[lbo-talk] Marx, Keynes and the Koran

Ted Winslow egwinslow at rogers.com
Wed Sep 19 10:13:04 PDT 2007


Doug Henwood wrote:


> Except Keynes was a total snob and racist. Need I quote the classics?
>
> Marx wanted to “organize the myriad Lilliputians and arm them with
> poisoned arrows.”
>
> "We were not aware that civilisation was a thin and precarious crust
> erected by the personality and will of a very few, and only
> maintained by rules and conventions skilfully put across and
> guilefully preserved."
>
> "How can I adopt a creed which, preferring the mud to the fish,
> exalts the boorish proletariat above the bourgeois and the
> intelligentsia who, with whatever faults, are the quality in life and
> surely carry the seeds of all human advancement?"
>
> "I do not mean that Russian Communism alters, or even seeks to alter,
> human nature, that it makes Jews less avaricious or Russians less
> extravagant than they were before."
>
> "[T]he class war will find me on the side of the educated
> bourgeoisie."

This is true.

Marx, as I've also pointed out, makes the "self-estrangement" of the "proletariat" positively developmental of the capabilities required to imagine, create and live in the "ideal commonwealth."
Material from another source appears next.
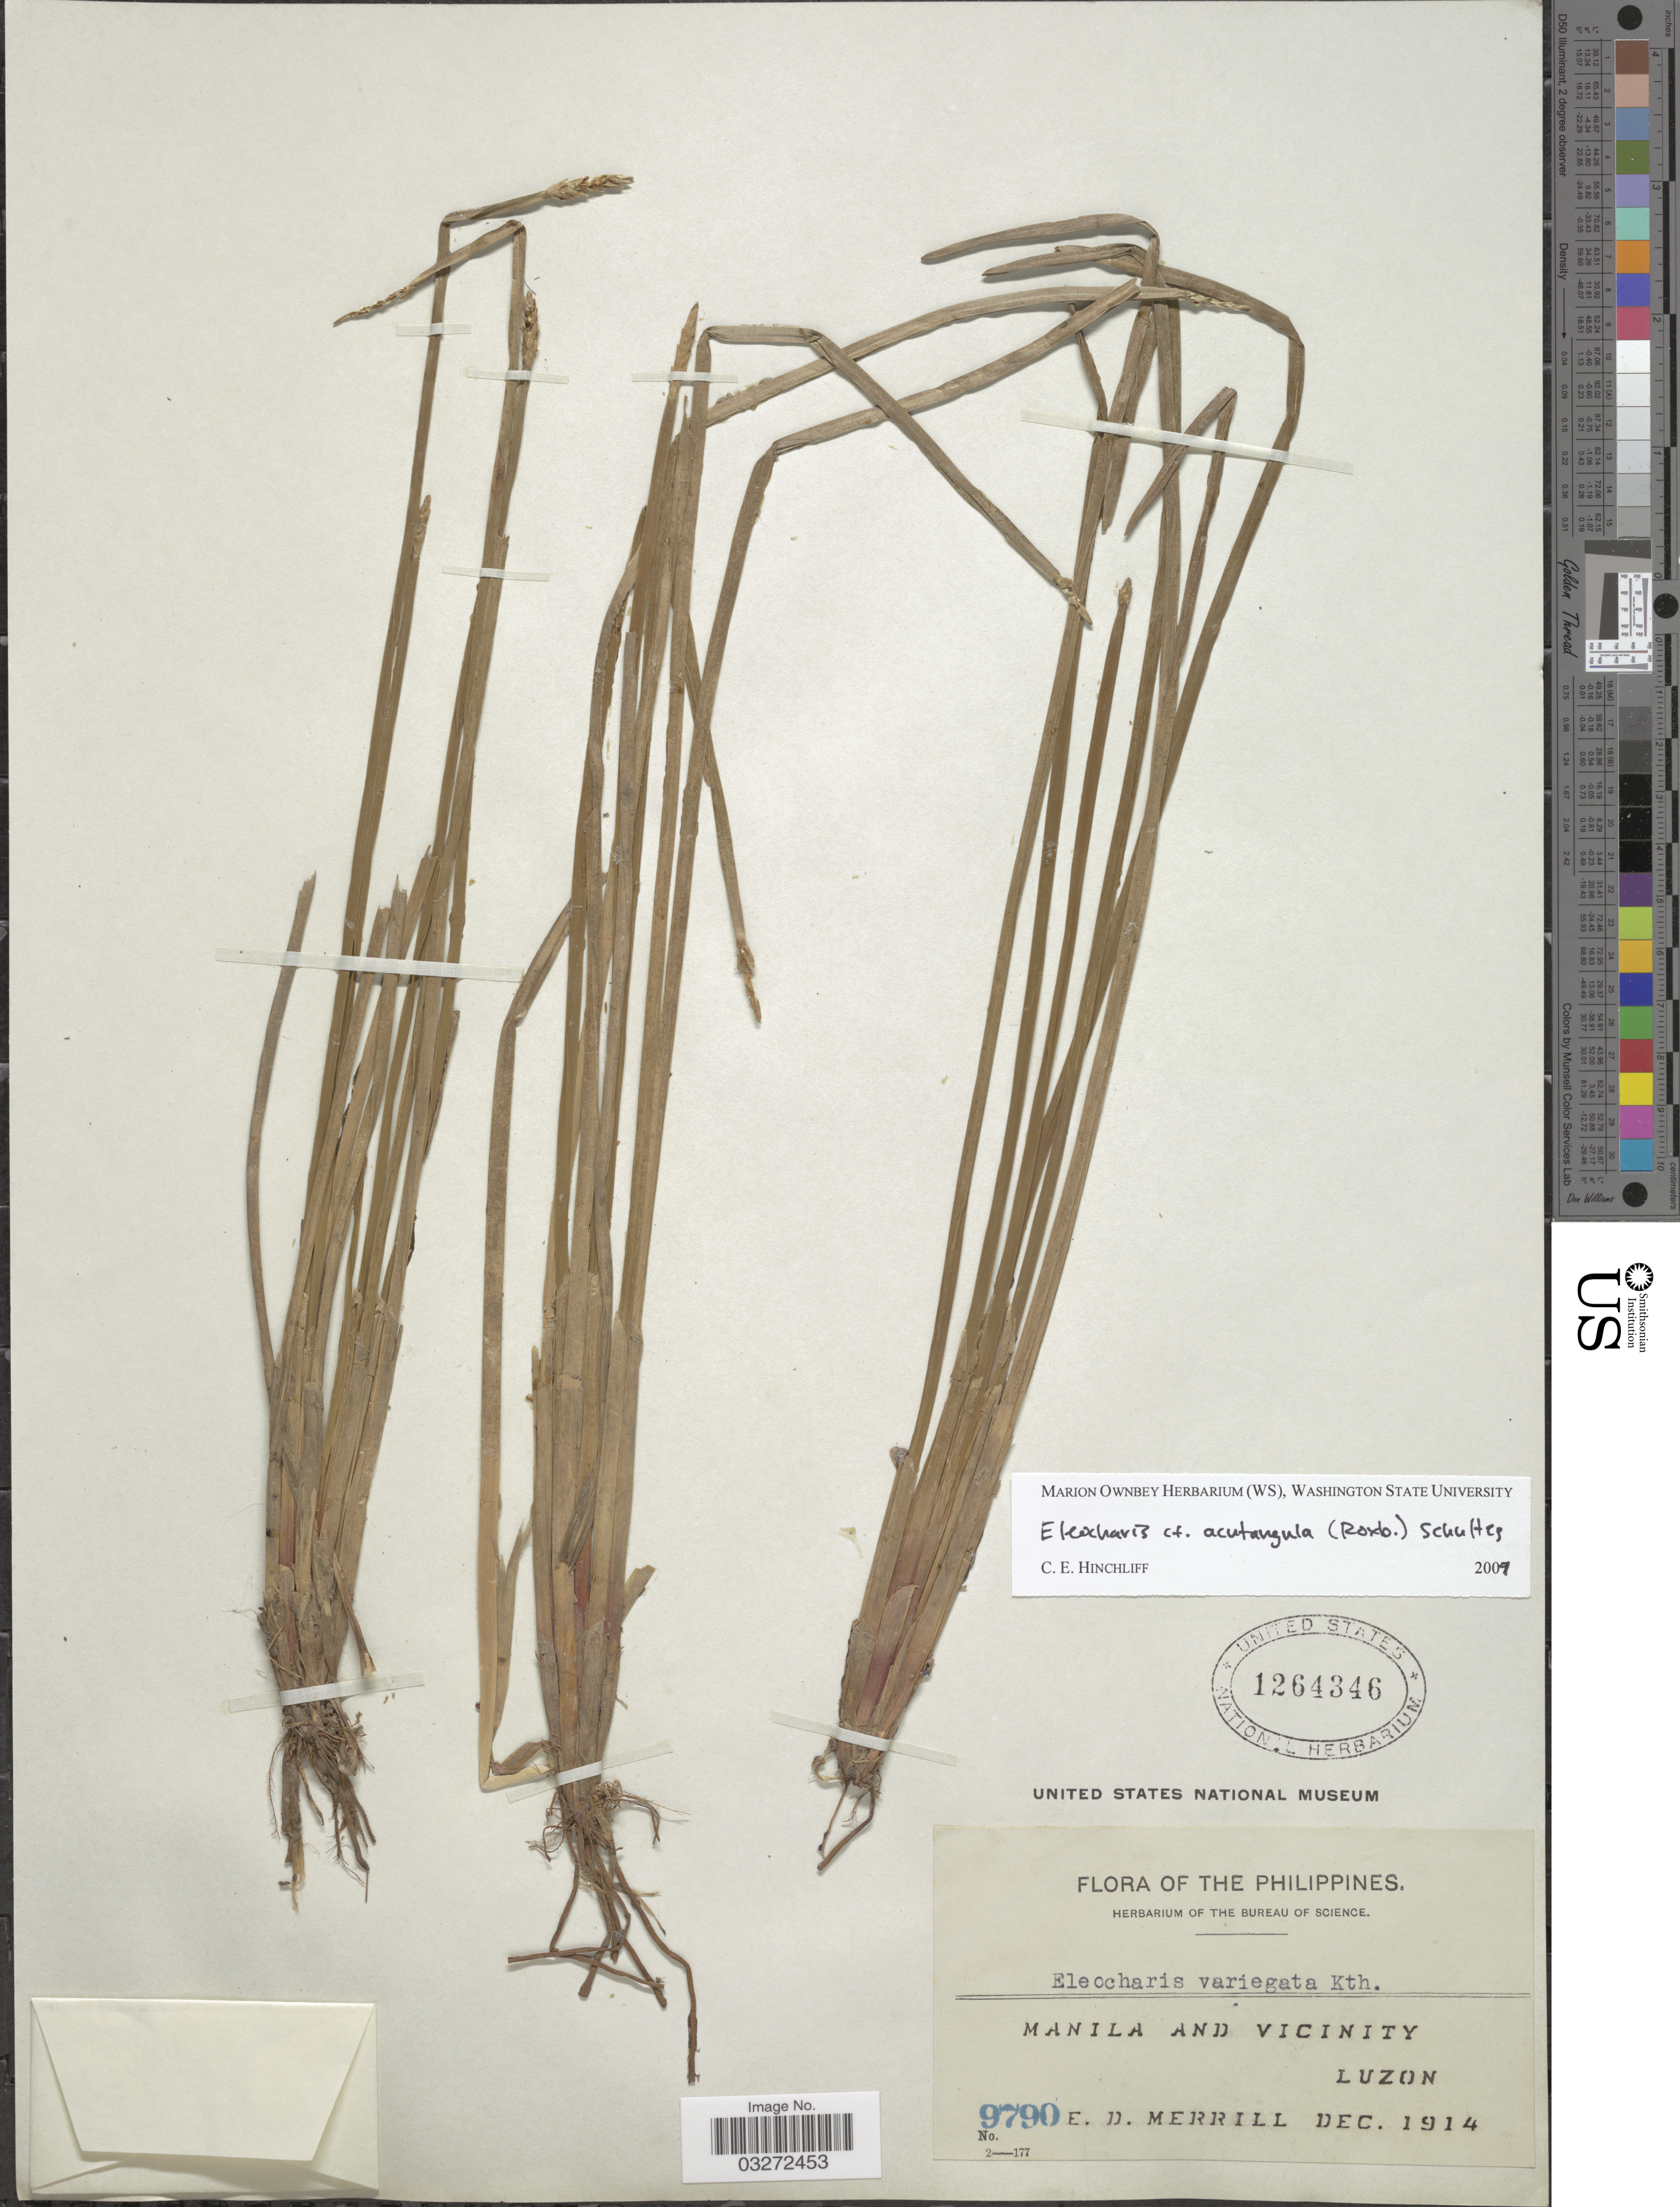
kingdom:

My point was that his conception of this ideal - of "the true realm of freedom" - and of the developed capabilities required to imagine, create and live in it is very like Keynes's.

Keynes was radically wrong about potential of "the bourgeois and the intelligentsia" - witness the fate of his own ideas with those to whom they were explicitly addressed - the economists, and the popularity among other parts of the "intelligentsia" of the idea that it's pointless to read texts since reading necessarily "constructs" them in a way that makes it impossible to figure out what they mean.

Was Marx right about the "proletariat"?